▶ SOURCE INFORMATION
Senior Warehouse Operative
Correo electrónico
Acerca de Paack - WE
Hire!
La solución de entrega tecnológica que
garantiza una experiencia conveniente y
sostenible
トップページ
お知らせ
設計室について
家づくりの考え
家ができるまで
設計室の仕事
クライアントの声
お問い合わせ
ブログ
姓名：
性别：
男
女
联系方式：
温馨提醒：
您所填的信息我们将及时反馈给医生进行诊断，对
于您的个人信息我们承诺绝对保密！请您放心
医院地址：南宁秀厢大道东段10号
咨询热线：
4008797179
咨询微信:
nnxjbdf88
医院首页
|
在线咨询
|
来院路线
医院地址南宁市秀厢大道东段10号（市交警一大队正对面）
--
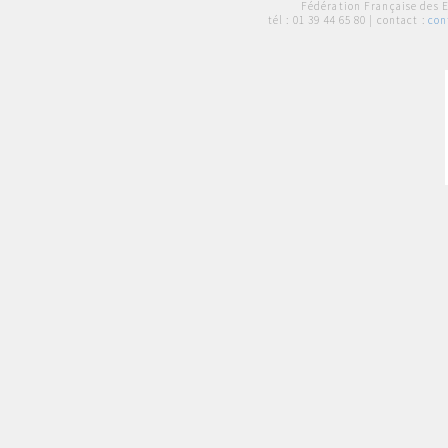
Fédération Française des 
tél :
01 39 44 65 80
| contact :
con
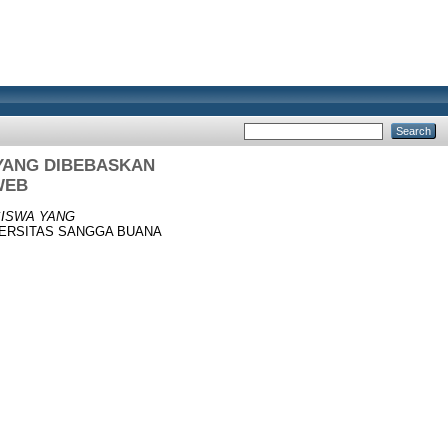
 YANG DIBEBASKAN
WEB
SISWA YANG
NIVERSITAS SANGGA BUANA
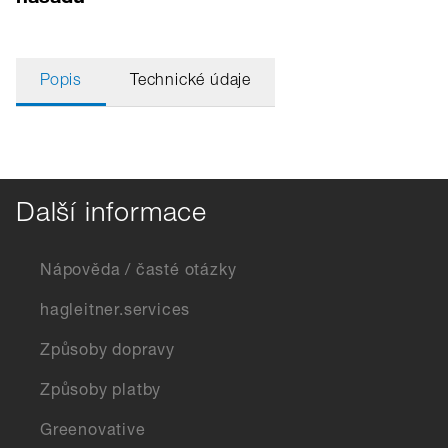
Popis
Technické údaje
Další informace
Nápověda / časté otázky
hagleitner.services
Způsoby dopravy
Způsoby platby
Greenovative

▶ ASSIGNED TASK
What is needed is a verbatim copy of every line in the records above from the one containing "garantiza una experiencia conveniente y" down to the one containing "医院地址南宁市秀厢大道东段10号（市交警一大队正对面）", both included, and nothing more.

▶ ANSWER AREA
garantiza una experiencia conveniente y
sostenible
トップページ
お知らせ
設計室について
家づくりの考え
家ができるまで
設計室の仕事
クライアントの声
お問い合わせ
ブログ
姓名：
性别：
男
女
联系方式：
温馨提醒：
您所填的信息我们将及时反馈给医生进行诊断，对
于您的个人信息我们承诺绝对保密！请您放心
医院地址：南宁秀厢大道东段10号
咨询热线：
4008797179
咨询微信:
nnxjbdf88
医院首页
|
在线咨询
|
来院路线
医院地址南宁市秀厢大道东段10号（市交警一大队正对面）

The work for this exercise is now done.